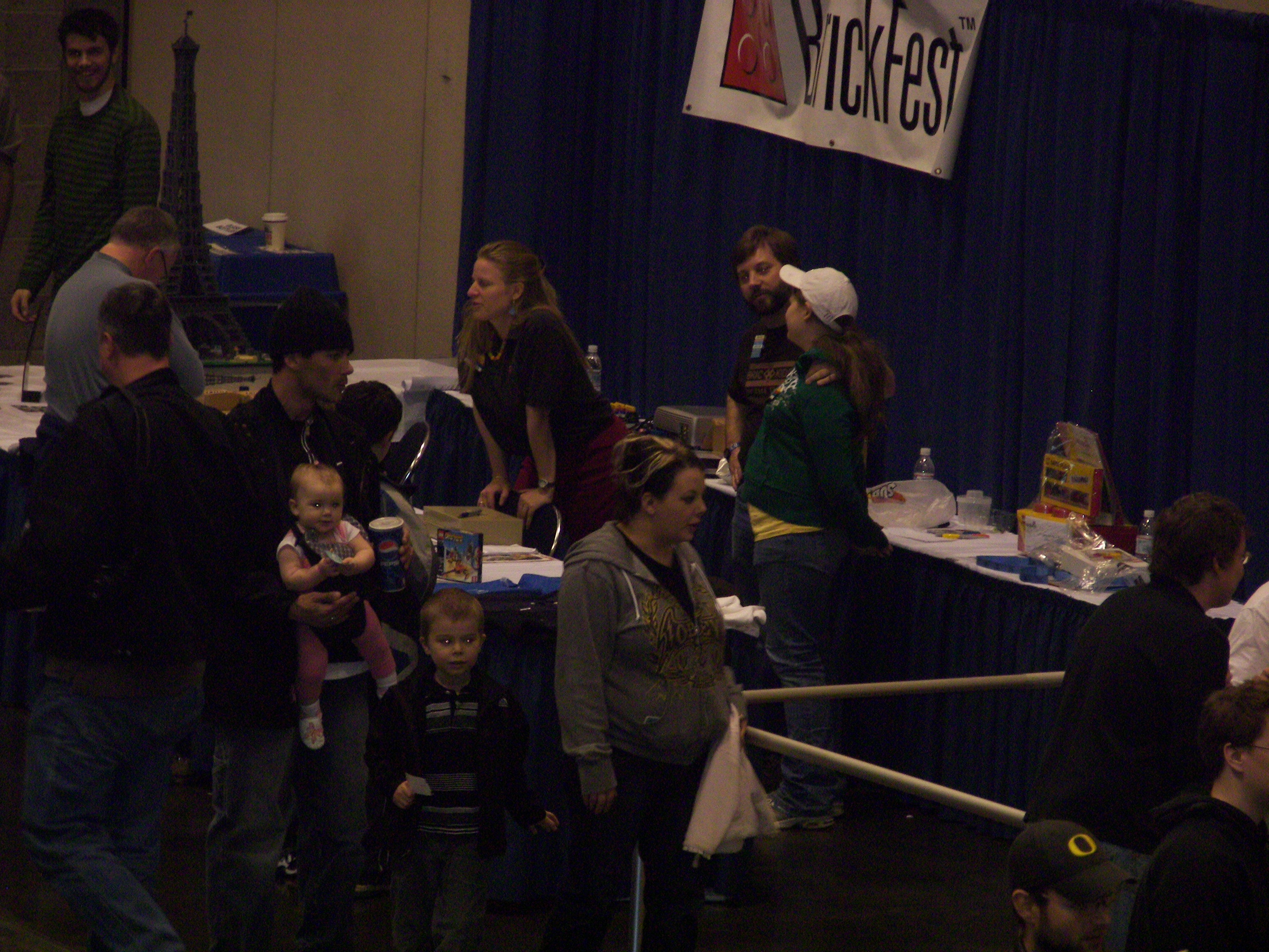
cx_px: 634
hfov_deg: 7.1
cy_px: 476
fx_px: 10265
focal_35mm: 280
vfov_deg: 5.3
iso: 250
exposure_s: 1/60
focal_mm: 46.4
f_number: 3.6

--

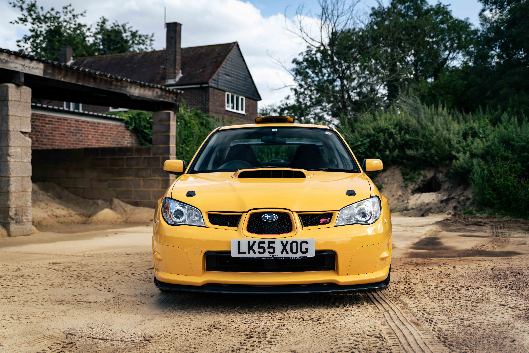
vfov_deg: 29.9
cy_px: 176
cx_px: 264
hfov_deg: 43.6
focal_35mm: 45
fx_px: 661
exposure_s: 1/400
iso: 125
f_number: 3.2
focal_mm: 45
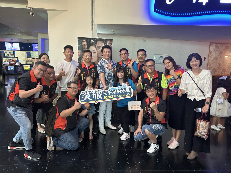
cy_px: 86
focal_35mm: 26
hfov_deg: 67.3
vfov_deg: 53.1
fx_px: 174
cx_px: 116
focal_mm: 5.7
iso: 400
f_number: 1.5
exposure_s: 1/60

* * *

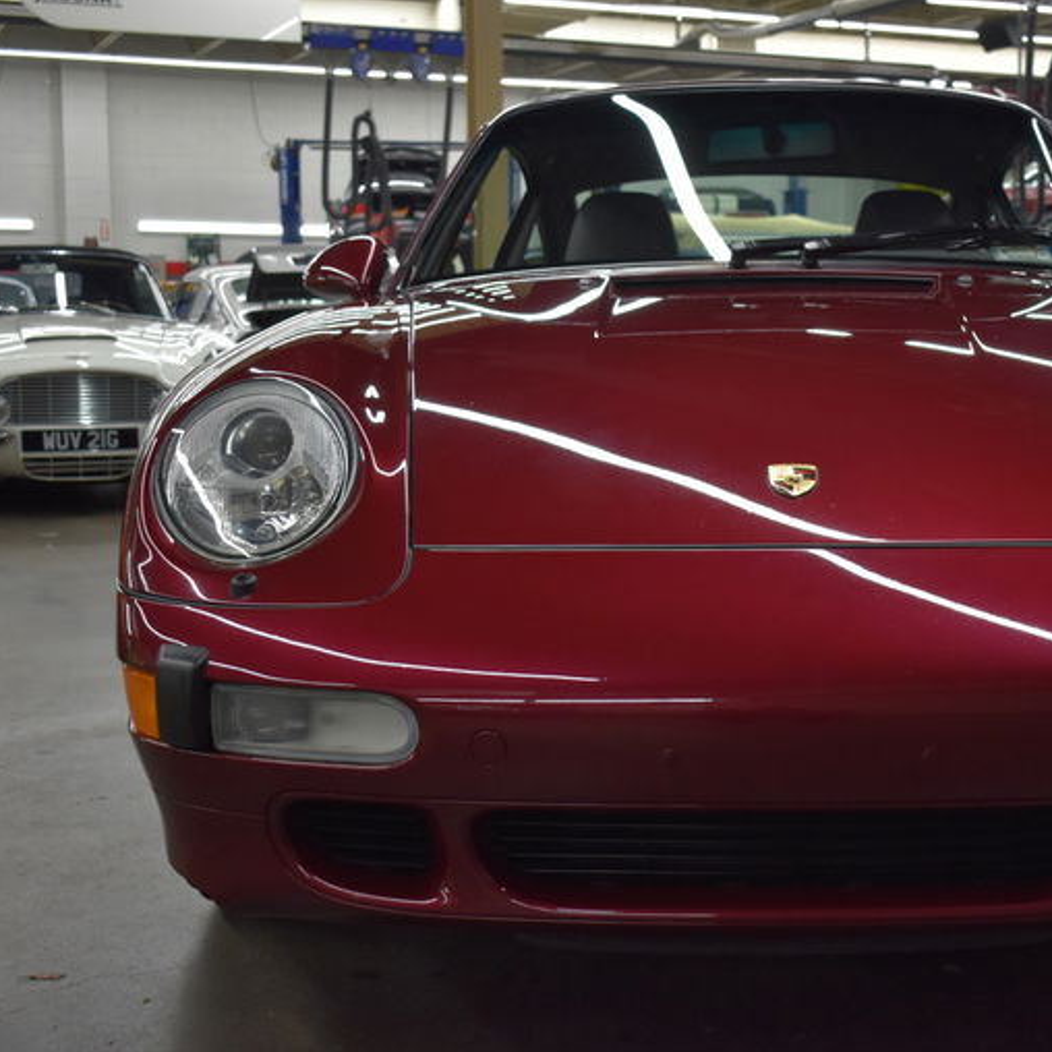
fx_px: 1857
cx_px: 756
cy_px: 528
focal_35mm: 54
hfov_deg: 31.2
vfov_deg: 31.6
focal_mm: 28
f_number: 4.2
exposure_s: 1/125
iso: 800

What you will do:
Return word for word the lines above from the line with "fx_px: 10265" to the line with "f_number: 3.6", including both and leaving out all others.

Exercise result:
fx_px: 10265
focal_35mm: 280
vfov_deg: 5.3
iso: 250
exposure_s: 1/60
focal_mm: 46.4
f_number: 3.6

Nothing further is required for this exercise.